Your goal
Tally the lines below that include the string "jedes". Reply with the total only.

Data for this exercise
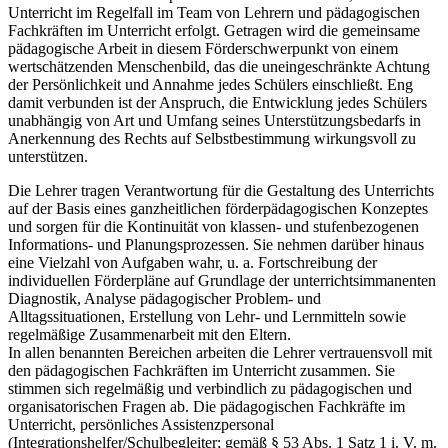
Unterricht im Regelfall im Team von Lehrern und pädagogischen
Fachkräften im Unterricht erfolgt. Getragen wird die gemeinsame
pädagogische Arbeit in diesem Förderschwerpunkt von einem
wertschätzenden Menschenbild, das die uneingeschränkte Achtung
der Persönlichkeit und Annahme jedes Schülers einschließt. Eng
damit verbunden ist der Anspruch, die Entwicklung jedes Schülers
unabhängig von Art und Umfang seines Unterstützungsbedarfs in
Anerkennung des Rechts auf Selbstbestimmung wirkungsvoll zu
unterstützen.
Die Lehrer tragen Verantwortung für die Gestaltung des Unterrichts
auf der Basis eines ganzheitlichen förderpädagogischen Konzeptes
und sorgen für die Kontinuität von klassen- und stufenbezogenen
Informations- und Planungsprozessen. Sie nehmen darüber hinaus
eine Vielzahl von Aufgaben wahr, u. a. Fortschreibung der
individuellen Förderpläne auf Grundlage der unterrichtsimmanenten
Diagnostik, Analyse pädagogischer Problem- und
Alltagssituationen, Erstellung von Lehr- und Lernmitteln sowie
regelmäßige Zusammenarbeit mit den Eltern.
In allen benannten Bereichen arbeiten die Lehrer vertrauensvoll mit
den pädagogischen Fachkräften im Unterricht zusammen. Sie
stimmen sich regelmäßig und verbindlich zu pädagogischen und
organisatorischen Fragen ab. Die pädagogischen Fachkräfte im
Unterricht, persönliches Assistenzpersonal
(Integrationshelfer/Schulbegleiter; gemäß § 53 Abs. 1 Satz 1 i. V. m.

Exercise result
2